I think filtering by owner is essential. Probably would have to be a v2, but a hover to show the additional details (labels, weight, etc.) would be helpful.
Yes @jgragnola , it would be similar to a board in that the scope of all possible issues that could be sucked in and displayed is the same. But only issues with due dates would be shown on the display, and furthermore, upon further filtering, there would be less.
We'll work on a more specific UX design to figure out the how to display the issue cards and what info to put into them, so that it is not too overwhelming.
@victorwu thanks, makes sense! This is definitely beyond scope, but would it be possible to have a list of the issues without due dates in a column on the right/left of the calendar that you could drag and drop into the calendar? I think that would be helpful in setting timelines. Dragging functionality would be a game-changer!
This would work for PS on a first iteration as your description says. Eventually, it would be nice to make multiple calendars, not unlike the kanban board both at the group and project level.
Really really important feature. Even though I am a single user using Gitlab, I would even upgrade my plan for this if its not going to be provided in CE, if it supports Google Calendar integration. I use Google Calendar for scheduling all the work I do and having a Google Calendar-Gitlab sync would really help a lot. Can this be prioritized? Thanks in advance.
It would be great to use Google Calendar to plan due date for issues and even color code it according to the tag. The possibilities are endless.
Tracking coding issues is just one part of our business and we don't want a split brain so we track everything outside GitLab atm. Unfortunately. This feature would make it possible to move our complete project management to GitLab issues which would result in us buying premium.
I just re-read the description. What we would need is a calendender that shows issues from a selection of groups. Not having an overview over all projects does not make sense.
I've been there two years ago. We are an Ultimate customer from the beginning, but start to feel that the future with GitLab is not as bright as promised. GitLab's feature set becomes broader and broader, while the features become ever shallower. We have now moved issues and epics to TargetProcess and are investigating moving repos and build to GitHub. One reason to stay with GitLab has been the on premise option. Reading through the direction document and the OKRs - especially the CEO OKRs - makes me wonder if on prem will stay an option in the future. I simply cannot wait any longer for a miracle to happen. A calendar view - and no progress for two years. Giving the current state of the product and the execution speed, an integrated product that has reached feature parity with the market leaders is something i do not expect to arrive anytime soon.
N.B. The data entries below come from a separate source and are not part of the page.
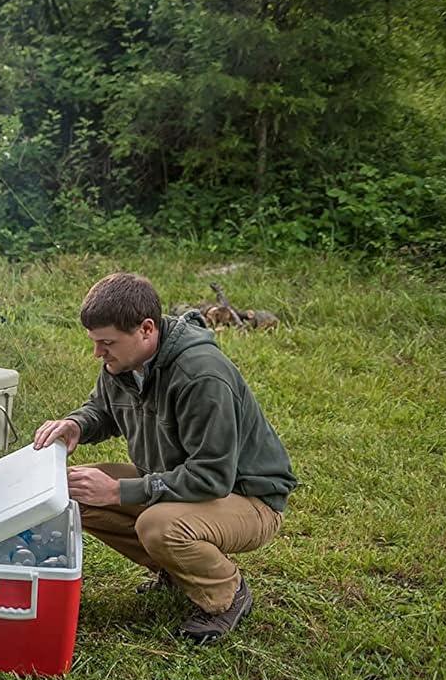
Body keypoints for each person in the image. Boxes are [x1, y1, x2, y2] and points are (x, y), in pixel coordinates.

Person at [32, 272, 296, 644]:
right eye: (94, 342)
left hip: (247, 498)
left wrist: (119, 491)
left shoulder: (201, 376)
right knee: (73, 490)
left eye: (106, 342)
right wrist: (77, 425)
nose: (97, 353)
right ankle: (178, 570)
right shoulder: (122, 363)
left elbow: (212, 477)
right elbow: (103, 410)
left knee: (159, 525)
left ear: (146, 329)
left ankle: (226, 595)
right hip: (181, 483)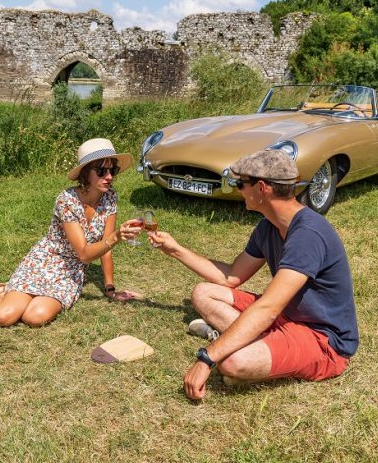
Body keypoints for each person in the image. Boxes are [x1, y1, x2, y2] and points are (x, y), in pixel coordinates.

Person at [149, 149, 359, 400]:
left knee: (232, 363)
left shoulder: (307, 234)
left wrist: (207, 357)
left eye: (241, 183)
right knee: (203, 292)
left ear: (262, 188)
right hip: (285, 316)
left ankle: (239, 342)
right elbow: (231, 277)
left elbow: (267, 308)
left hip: (322, 339)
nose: (238, 189)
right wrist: (177, 250)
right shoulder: (268, 226)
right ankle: (249, 339)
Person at [0, 138, 143, 327]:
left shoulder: (110, 198)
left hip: (69, 272)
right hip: (45, 260)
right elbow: (84, 253)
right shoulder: (67, 200)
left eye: (112, 171)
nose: (108, 177)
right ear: (85, 172)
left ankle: (5, 289)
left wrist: (109, 288)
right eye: (101, 171)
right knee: (4, 316)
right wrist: (116, 237)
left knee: (35, 317)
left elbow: (104, 248)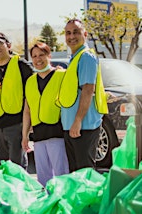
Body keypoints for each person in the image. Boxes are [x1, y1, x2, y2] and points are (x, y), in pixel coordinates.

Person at [57, 19, 108, 171]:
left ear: (85, 34)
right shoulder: (75, 58)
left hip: (83, 126)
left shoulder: (86, 57)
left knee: (84, 173)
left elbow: (88, 90)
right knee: (75, 173)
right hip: (72, 126)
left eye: (76, 32)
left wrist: (78, 120)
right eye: (68, 33)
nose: (71, 36)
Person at [22, 42, 69, 186]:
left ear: (49, 55)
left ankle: (63, 204)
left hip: (57, 134)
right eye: (34, 56)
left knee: (62, 176)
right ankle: (47, 205)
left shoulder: (61, 75)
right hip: (39, 136)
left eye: (41, 55)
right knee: (43, 179)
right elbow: (27, 110)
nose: (38, 59)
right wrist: (24, 136)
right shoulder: (30, 81)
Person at [0, 32, 33, 166]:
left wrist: (30, 124)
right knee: (4, 165)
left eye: (0, 43)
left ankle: (21, 187)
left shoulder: (20, 64)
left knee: (18, 166)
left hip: (17, 123)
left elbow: (34, 91)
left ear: (9, 45)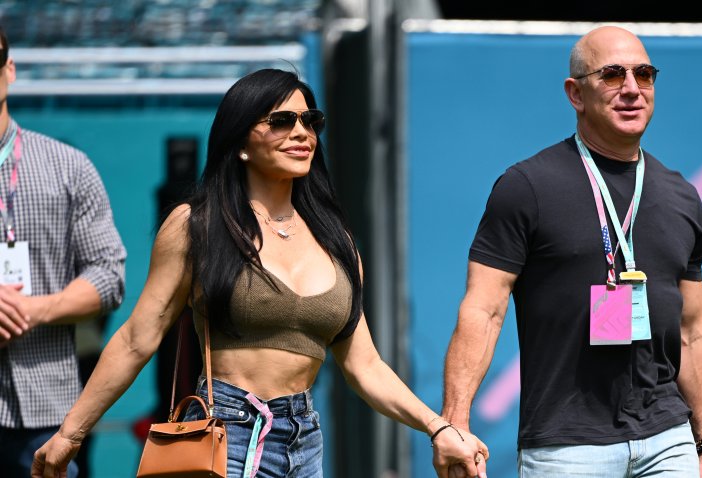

Maybe GitLabs execution reflects the planning quality that is achievable by using GitLab.
You can do this instance-wide via /dashboard/issues (needs additional filters, unless self-hosted), group-wide, project-wide, with any query options you want just by setting up an issue search and F5 the page (to update the button's iCal URL) and using the calendar feed URL in your calendar client.
If GitLab wishes to integrate this they could take off-the-shelf iCal-parsing table library and use existing iCal generation and just render that in the browser. For now you need an external iCal-capable client for viewing.
Also keep in the mind the above is read-only, changing due dates needs to happen on the issue itself.
Why interested: Their Scrum masters would like to be able to plan capacity and load according to planned absences. In this particular case, a number of different contractors are working on the same project, but do not share the same calendars. They'd like to centralize all this information in GitLab for planning purposes.